‘What’s Hot’ List: 5/15/15

Verizon Agrees to Buy AOL for $4.4 Billion (Wall Street Journal, 5/12/15) Verizon Communications Inc. agreed to buy AOL Inc. in a $4.4 billion deal aimed at advancing the telecom giant’s growth ambitions in mobile video and advertising. The all-cash deal values AOL at $50 a share, a 23% premium over the company’s three-month volume-weighted average price. AOL shares rose 18% in morning trading to $50.18. Verizon shares fell 1.7% to $48.98.

FCC Contemplates Subsidized Broadband Services (Forbes, Steve Pociask, 5/12/15) The Federal Communications Commission is contemplating a new universal service program that would subsidize broadband services for low-income consumers, and it is looking to use its Lifeline program, which currently subsidizes low-income telephone service consumers, as the model to follow.

Verizon and Sprint to pay $158 million for cramming charges on customers’ bills (The Verge, 5/12/15) Verizon and Sprint are paying a combined $158 million to settle investigations into unauthorized charges placed on their customers’ phone bills. The practice is known as “cramming,” and with today’s announcement, the Federal Communications Commission has now made cramming settlements with all four major wireless carriers — AT&T settled in October for $105 million, and T-Mobile settled in December for $90 million. Of today’s $158 million, $90 million will come from Verizon and $68 million will come from Sprint.

FCC kills wireless net neutrality petition (RCR Wireless, 5/11/15) The Federal Communications Commission said it won’t reconsider the part of its net neutrality policy that classifies the Internet as a public utility. AT&T Mobility and CTIA were the wireless industry’s standard bearers in a group that petitioned the agency to delay implementation of the Open Internet Order pending judicial review.

Facebook hires former FCC Chairman (Washington Post Switch Blog, 5/12/15) Facebook on Tuesday announced it hired Kevin Martin, former chairman of the Federal Communications Commission, as vice president for mobile and global access policy, as the social network continues to build its executive ranks with former government officials. Martin, a Republican who led the FCC between 2005 and 2009, will oversee the company’s initiatives on wireless and other broadband Internet policies. He has been a consultant for Facebook for the past two years.

Bipartisan FCC Process Reform Act Resurfaces (Multichannel, 5/12/15) A Federal Communications Commission process reform bill is being reintroduced in the House Communications Subcommittee and will be one of the subjects of a May 15 hearing on agency transparency and reforms. House Communications Subcommittee chairman Greg Walden (R-Ore.), ranking member Anna G. Eshoo (D-Calif.) and Rep. Adam Kinzinger (R-Ill.) have circulated a discussion draft of the FCC Process Reform Act, which passed the House last March but failed to get traction in the Senate.

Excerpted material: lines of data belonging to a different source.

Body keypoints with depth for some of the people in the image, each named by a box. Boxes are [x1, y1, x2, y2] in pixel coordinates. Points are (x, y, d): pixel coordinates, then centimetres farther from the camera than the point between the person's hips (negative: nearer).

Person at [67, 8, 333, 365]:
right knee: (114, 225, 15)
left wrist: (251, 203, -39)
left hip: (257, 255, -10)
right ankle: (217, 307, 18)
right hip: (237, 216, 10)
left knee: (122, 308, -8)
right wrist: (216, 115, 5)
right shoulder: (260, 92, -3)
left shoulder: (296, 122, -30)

Frontier gets FTC’s okay for Verizon deal (Hartford Business, 5/12/15) The FTC this week granted early termination of a required waiting period under the Hart-Scott Rodino Antitrust Improvements Act for Frontier’s proposed $10.54 billion acquisition of Verizon’s wireline assets in California, Florida and Texas.

Report: Licensed Spectrum Spurs Big Economic Growth (Wireless Week, 5/11/15)Spectrum devoted to wireless networks goes for a premium at auction because it’s generating over $400 billion in economic activity annually. That was the finding of a report conducted by the Brattle Group and prepared for CTIA. According to CTIA, the $400 billion figure includes direct and indirect economic impact generated by the mobile carriers, but excludes billions more in economic benefits produced by mobile health, mobile education, the app economy and other sectors that use licensed spectrum as a platform for their own business models.